Orthogonally crosslinked alginate conjugate thermogels with potential for cell encapsulation

Hydrogels with more than one mode of crosslinking have gained interest due to improved control over hydrogel properties such as mechanical strength using multiple stimuli. In this work, sodium alginate was covalently conjugated onto thermoresponsive polyurethanes to prepare hybrid polymers (EPC-Alg) that are responsive to both temperature and Ca2+, forming orthogonally crosslinked hydrogels which are non-toxic to cells. Notably, the crosslinks are fully reversible, allowing for gel strength to be modulated via selective removal of either stimulus, or complete deconstruction of the hydrogel network by removing both stimuli. Higher alginate frac-tions increased the hydrophilicity and Ca2+ response of the EPC-Alg hydrogel, enabling tunable modulation of the thermal stability, stiffness and gelation temperatures.
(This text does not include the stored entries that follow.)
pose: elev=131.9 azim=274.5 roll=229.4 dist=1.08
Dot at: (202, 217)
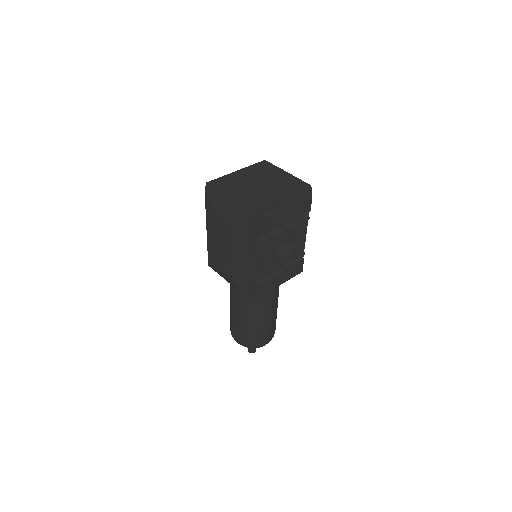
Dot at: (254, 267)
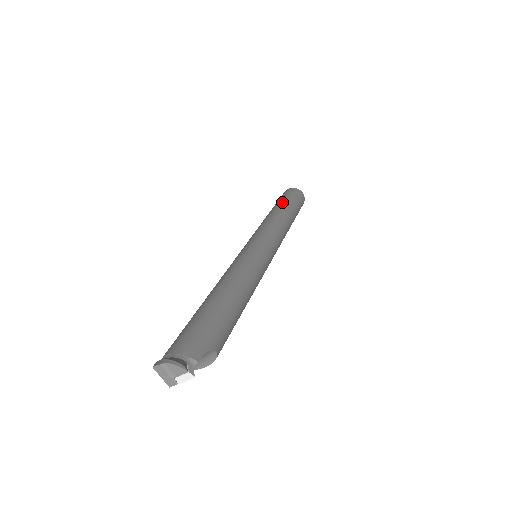
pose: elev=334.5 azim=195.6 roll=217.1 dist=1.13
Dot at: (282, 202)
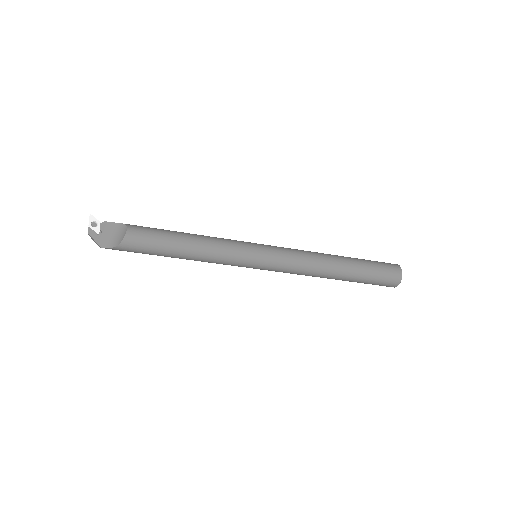
Dot at: occluded
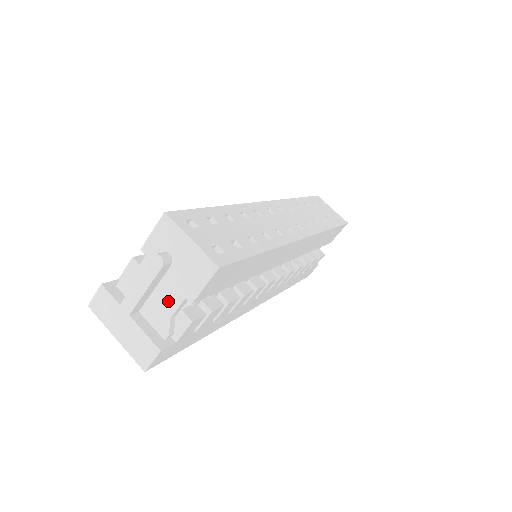
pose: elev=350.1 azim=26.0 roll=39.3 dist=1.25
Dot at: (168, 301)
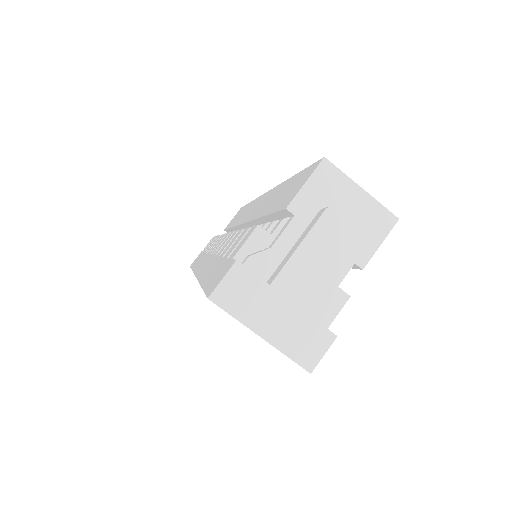
Dot at: (329, 272)
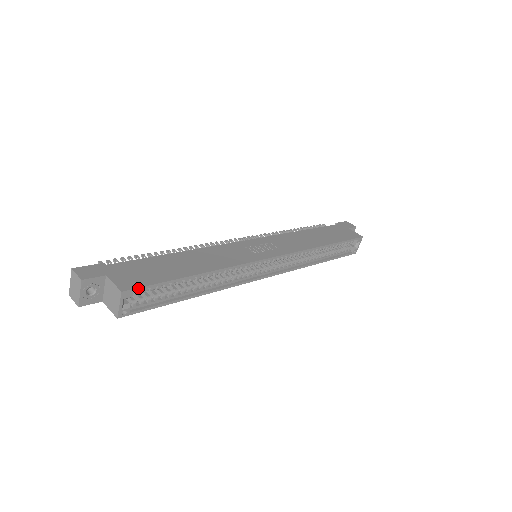
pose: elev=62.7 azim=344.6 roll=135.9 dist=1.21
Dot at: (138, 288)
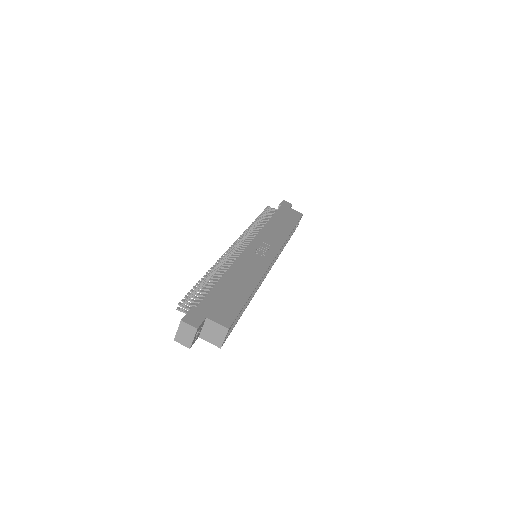
Dot at: occluded
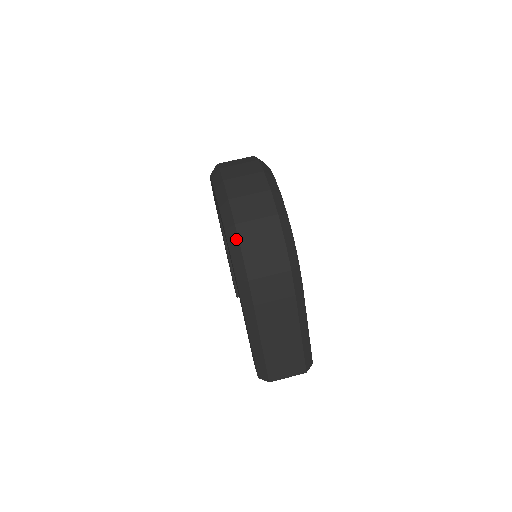
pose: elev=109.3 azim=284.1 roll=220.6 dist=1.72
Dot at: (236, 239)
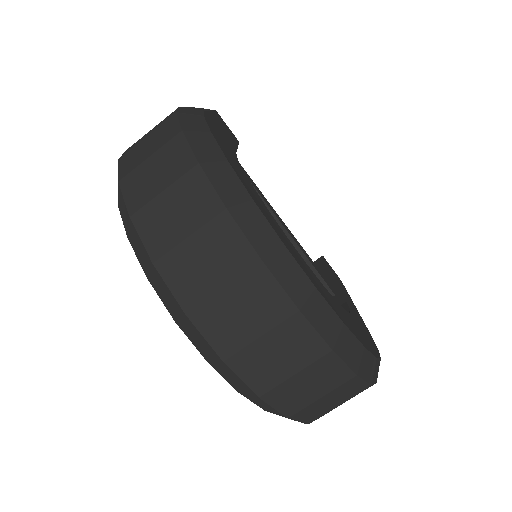
Dot at: occluded
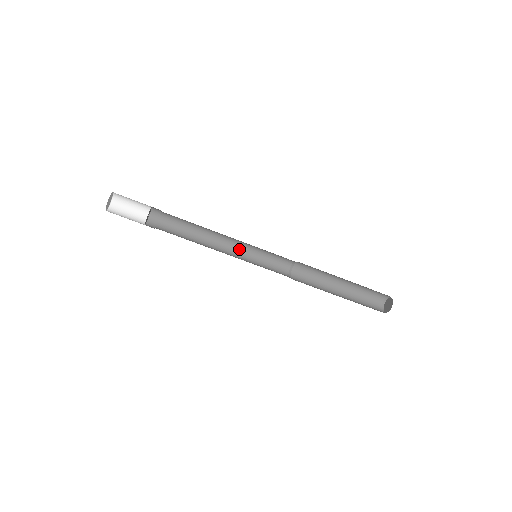
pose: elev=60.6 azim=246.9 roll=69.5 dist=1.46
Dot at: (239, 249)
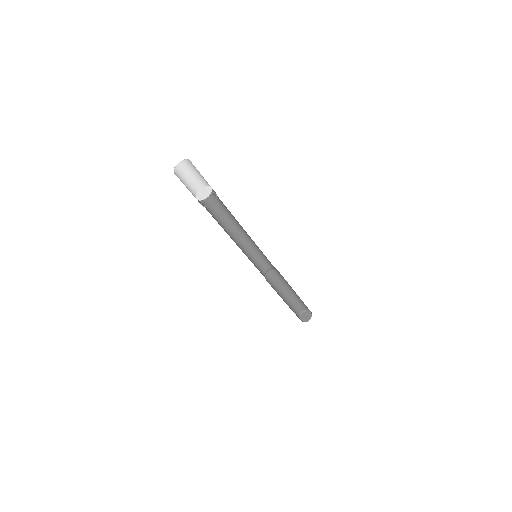
Dot at: (245, 244)
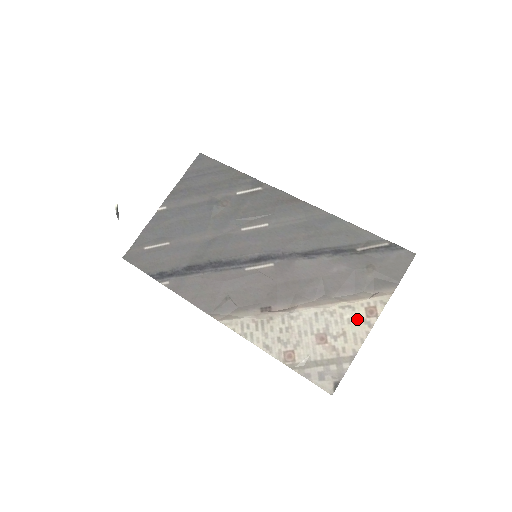
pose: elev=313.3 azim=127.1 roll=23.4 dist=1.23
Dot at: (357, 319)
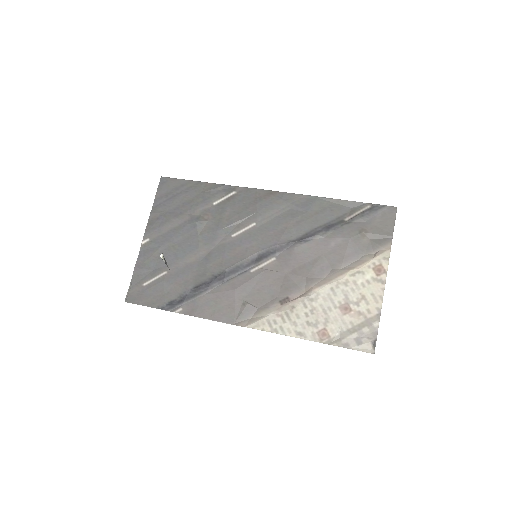
Dot at: (369, 281)
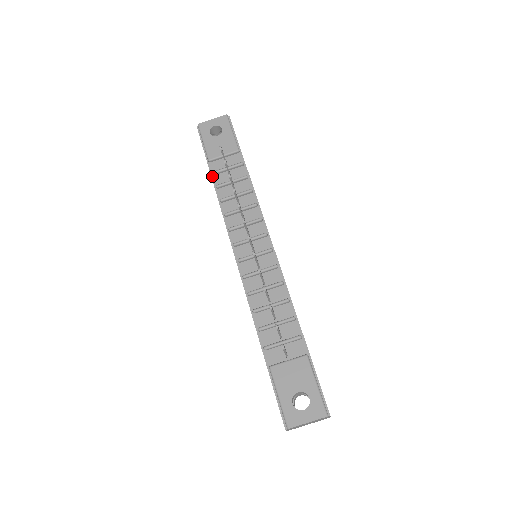
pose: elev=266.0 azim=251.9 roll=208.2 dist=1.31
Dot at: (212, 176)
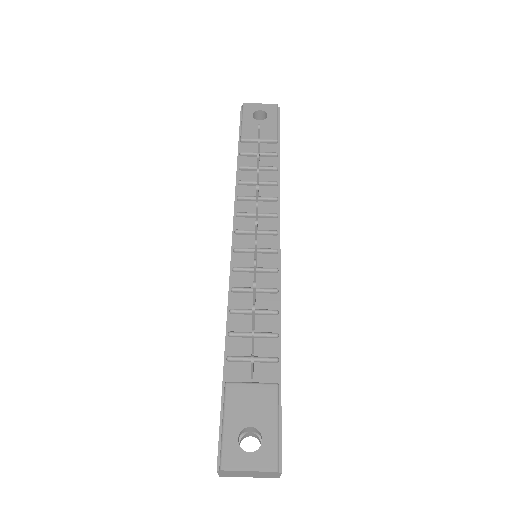
Dot at: (239, 156)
The EPC-Alg hydrogel could sustain protein release for a month and encapsulate neural spheroids with high cell viability after 7-day culture, demonstrating feasibility towards 3D cell encapsulation in cell-based biomedical applications such as cell encapsulation and cell therapy.

Automated summary

Hydrogels with multiple modes of crosslinking, such as the EPC-Alg hydrogel discussed in this study, offer improved control over properties like mechanical strength through the use of multiple stimuli, in this case temperature and Ca2+. These orthogonally crosslinked hydrogels are non-toxic to cells and have fully reversible crosslinks, allowing for modulation of gel strength by selectively removing one or both stimuli. The EPC-Alg hydrogel showed tunable modulation of thermal stability, stiffness, and gelation temperatures, and demonstrated feasibility in cell-based biomedical applications including cell encapsulation and cell therapy.